Loxodidae members possess the ability to orient themselves in oxygen gradients. They use gravity as a stimulus for this spatial orientation, a phenomenon called gravitaxis or geotaxis.

Loxodid ciliates must therefore have developed mechanoreceptors informing them about what is up or down. A likely candidate structure for their gravitaxis is the Müller vesicle.

===Müller vesicle===

Müller vesicles (also known as Müllerian vesicles, or spelled Mueller) are statocyst-like organelles uniquely found in ciliates of the family Loxodidae. They are named after the Danish zoologist Otto Friedrich Müller. Eugène Penard was the first to propose that these vesicles were analogous to statocysts, which are the gravity-sensing structures of animals. Each Müller vesicle is spherical, about 7 μm across (in Loxodes), and is bounded by a membrane.
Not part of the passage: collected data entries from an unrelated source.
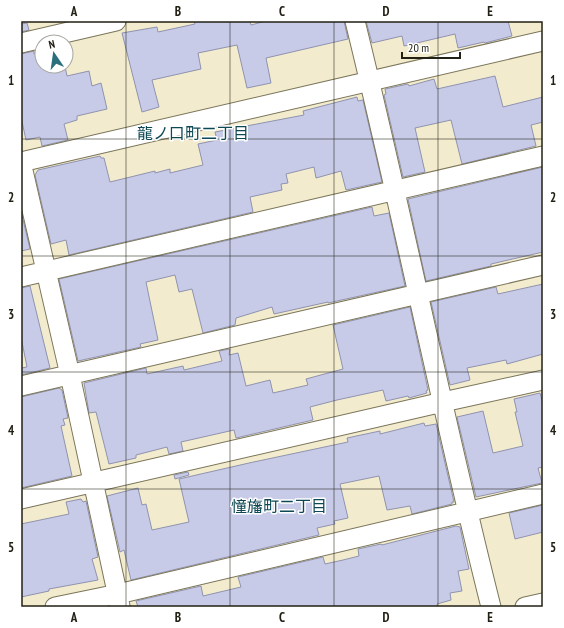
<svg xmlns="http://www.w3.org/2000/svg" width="564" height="628" font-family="'PT Sans Narrow','Noto Sans JP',sans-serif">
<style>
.building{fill:#c7cbe8;stroke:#8f93ae}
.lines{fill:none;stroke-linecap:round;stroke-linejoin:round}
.minor-casing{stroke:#7b755a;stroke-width:21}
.minor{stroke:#fff;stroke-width:19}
.grid{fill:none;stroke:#222015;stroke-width:1;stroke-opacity:0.55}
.labels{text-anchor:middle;stroke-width:3;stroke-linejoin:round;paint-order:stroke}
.neighbourhood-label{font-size:16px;fill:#0e4854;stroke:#fff}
.neatline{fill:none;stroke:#222015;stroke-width:1.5}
.grid-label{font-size:13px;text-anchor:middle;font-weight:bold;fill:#222015}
</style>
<rect width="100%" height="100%" fill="#f2ebcd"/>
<path class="building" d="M194,21h56l1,4 15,-4h78l4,18 -82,19 5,25 -24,5 -10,-43 -39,8 3,16 -49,11 7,27 -17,5 -20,-79 35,-6 1,5 37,-8z
M366,21h142l4,15 -27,7 -1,-1 -26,6 -3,-14 -51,12 -2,-10 -30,7z
M27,23l2,7 -8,2v-8z
M34,51v3l8,-1v13h23l2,10 22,-5 3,15 9,-3 6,26 -30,7v4l-13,4 4,16 -26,6 -2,-9 -14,3 -5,-23v-63z
M495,76l8,31 40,-10v25l-12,3 5,21 -74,18 -11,-44 -36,8 10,44 -22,5 -19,-82 2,-1 -1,-5 23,-5 1,2 25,-7 3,10z
M357,97l1,4 5,-1 19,82 -36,8 -5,-19 -25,7 -2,-11 -28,7 2,9 -7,1 1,6 -32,7 3,15 -184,43 -3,-15 -15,4 -16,-69 3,-5 62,-14 1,2h3l6,24 45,-11v2l15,-4v4l33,-8 -5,-21 19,-4 -2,-8 89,-17 -1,-4z
M543,167v85l-52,12v2l-65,15 -18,-82z
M372,207l2,9 15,-3 16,73 -77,17v-1l-54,12 -2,-7 -36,11 -1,7 -32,8 -11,-44 -13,3 -4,-17 -29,7 12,58 -18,4 1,3 -63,14 -19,-82z
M21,211l9,38 -9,2z
M543,284v70l-36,10 -1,-4 -39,8 3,12 -20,5 -19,-83 65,-15 2,7z
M30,286l20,82 -29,7v-7l6,-1 -6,-30v-49z
M410,307l18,83 -2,1 1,2 -18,5 -1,-2 -22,5 -3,-11 -46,10 -27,7 3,13 -77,18 -2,-8 -53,12 2,9 -14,3 -2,-7 -31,8v3l-27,6 -13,-52 -7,1 -5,-30 62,-15 1,6 36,-8 1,4 38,-9 -3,-10 11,-2 -1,6 9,-2 8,33 24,-6 3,13 35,-8 -2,-6 37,-10 -10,-44z
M59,388l3,2 6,28 -5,1 2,6 -4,1 11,50 -51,12v-91z
M540,393l3,11v63l-5,1 4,15 -66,14 -19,-80 26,-6 10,42 30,-7 -8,-34h2l-3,-13z
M424,423l1,3 11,-2 18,78h-2v2l-40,10 -2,-8 -23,4 -8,-34 -39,8 8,34 -14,3 1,3 -18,4 2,7 -188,45 -7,-30 -4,2 -13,-56 31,-8 4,17 4,-1 6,26 37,-8 -10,-43 70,-16 99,-21 -1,-4 33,-7v3z
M188,472l1,3 -14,4 -1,-4z
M81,499l2,3 3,-1 12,56 -6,2 6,21 -49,9v2l-28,6v-73l48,-10 -3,-12z
M543,505v27l-28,7 -6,-26z
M456,526l4,1 9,42 -11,2 4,20 -12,2 1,7 -14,4 1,3h-300l-2,-6 65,-15 2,10 38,-9 -3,-10 85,-20 2,7 18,-4 16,-4 -1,-7 23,-5 1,1z"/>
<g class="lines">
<defs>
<path id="minor" d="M355,21c48,195 87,392 136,586
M21,43l95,-22
M21,162l522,-121
M21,162l49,213 50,231
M21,277l522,-121
M21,386l522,-121
M21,499l422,-97 100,-22
M55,607l63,-13 425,-100
M525,607l18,-4"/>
</defs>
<use href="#minor" class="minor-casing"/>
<use href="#minor" class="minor"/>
</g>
<path class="grid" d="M126,21v586M230,21v586M334,21v586M438,21v586M21,139h522M21,256h522M21,372h522M21,489h522"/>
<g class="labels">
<g class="neighbourhood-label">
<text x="193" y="139">龍ノ口町二丁目</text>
<text x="279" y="512">憧旛町二丁目</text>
</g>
</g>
<rect width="564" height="628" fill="none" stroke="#ffffff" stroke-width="44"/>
<g transform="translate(54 54) rotate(347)"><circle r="19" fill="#ffffff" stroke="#a7a6a1"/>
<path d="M0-3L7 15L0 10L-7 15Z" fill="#2b6f7f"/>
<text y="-6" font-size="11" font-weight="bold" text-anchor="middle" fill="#222015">N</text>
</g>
<path d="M402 52v6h58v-6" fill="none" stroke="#222015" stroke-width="2"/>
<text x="408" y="52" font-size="12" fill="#222015" stroke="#ffffff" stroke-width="3" paint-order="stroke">20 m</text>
<rect x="22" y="22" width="520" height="584" class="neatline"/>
<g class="grid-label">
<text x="74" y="16">A</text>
<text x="178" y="16">B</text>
<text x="282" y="16">C</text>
<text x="386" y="16">D</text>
<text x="490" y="16">E</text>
<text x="11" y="85">1</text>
<text x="553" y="85">1</text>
<text x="11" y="202">2</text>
<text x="553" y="202">2</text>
<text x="11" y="319">3</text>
<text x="553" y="319">3</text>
<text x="11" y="435">4</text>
<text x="553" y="435">4</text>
<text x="11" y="552">5</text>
<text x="553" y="552">5</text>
<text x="74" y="622">A</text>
<text x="178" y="622">B</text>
<text x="282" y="622">C</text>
<text x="386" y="622">D</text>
<text x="490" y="622">E</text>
</g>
</svg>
It contains a Müller body, which comprises mineral concretions in an organic matrix bounded by a membrane, that is suspended in a vacuole by a stalk. The stalk is about 0.3–0.4 μm thick, and contains microtubules that connect the Müller body with the adjacent kinety, which is believed to help transmit the sensory signal to the rest of the cell. The mineral concretions are mostly salts of strontium in the genus Remanella, but barium in Loxodes.

== Phylogeny ==
Molecular phylogeny based on sequences of the SSU rRNA gene indicates that Remanella and Loxodes branch together into a monophyletic family Loxodidae.